Differential responsiveness of cloned mammary carcinoma cell populations to the human recombinant leukocyte interferon enhancement of tumor antigen expression.

We have previously shown that a recombinant human leukocyte interferon (IFN-alpha A)5 can mediate an increase in cell surface tumor antigen expression in human carcinoma cells but not normal cells (Greiner et al., 1984). Such a biological response modifier may prove useful in circumventing the problem of antigenic heterogeneity and could increase the effectiveness of monoclonal antibodies (MAbs) for detection and/or therapy of human carcinoma lesions. These studies also revealed that, within populations of human carcinoma cells, there exist subpopulations which are unresponsive to the antigen-enhancing properties of IFN-alpha A. Utilizing cloned cell populations from the MCF-7 human breast carcinoma cell line, we now report the differential responsiveness to the tumor antigen enhancing and antiproliferative actions of IFN-alpha A. Binding of MAb B72.3 to the 220-400 kd tumor antigen, TAG-72, is increased by IFN-alpha A treatment on the surface of the parental MCF-7 cell line and 2 cloned cell populations. A third MCF-7 clone does not express this antigen either before or after IFN-alpha A treatment, but does express a 90 kd tumor antigen and carcinoembryonic antigen which bind MAbs B6.2 and B1.1, respectively.

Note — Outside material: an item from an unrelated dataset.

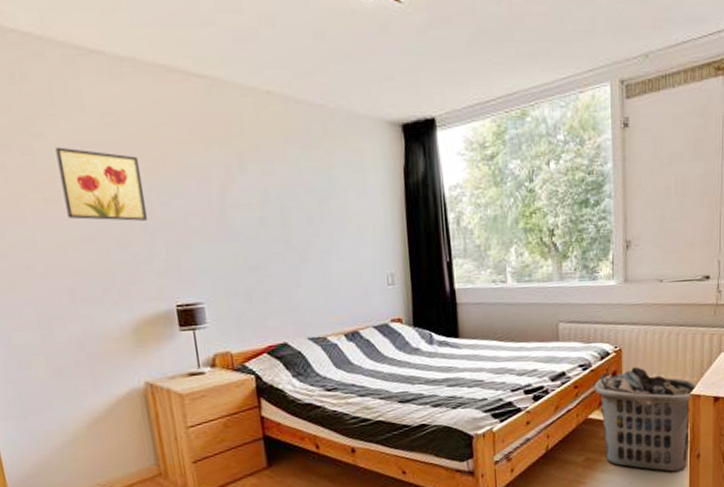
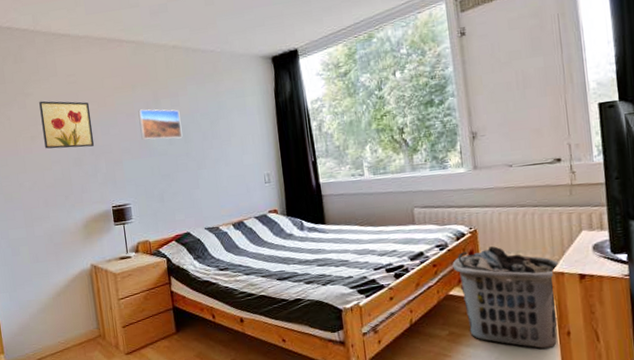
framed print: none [214,175,279,220] -> present [138,109,183,140]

The level of expression of these 2 surface tumor antigens remained unchanged upon interferon treatment. The growth of the parental MCF-7 cells and the 3 cloned cell lines was, however, inhibited by IFN-alpha A. These cell lines also exhibited approximately the same number of interferon receptors with similar binding affinities for IFN-alpha A. The results demonstrate a dissociation of two biological actions of IFN-alpha A-antiproliferative activity and enhancement of tumor antigen expression within a cloned human carcinoma cell line. Our studies also indicate that the differential response of cloned MCF-7 cells to tumor antigen modulation by interferon involves alterations in the transduction of signals occurring distal to receptor occupancy within the biochemical pathways responsible for the actions of this biological response modifier. In addition, the clonal cell lines we have isolated which differ in their responsiveness to interferon should prove valuable in analyzing the molecular basis of interferon actions and may provide insights into the mechanism by which this compound confers its antitumor activity.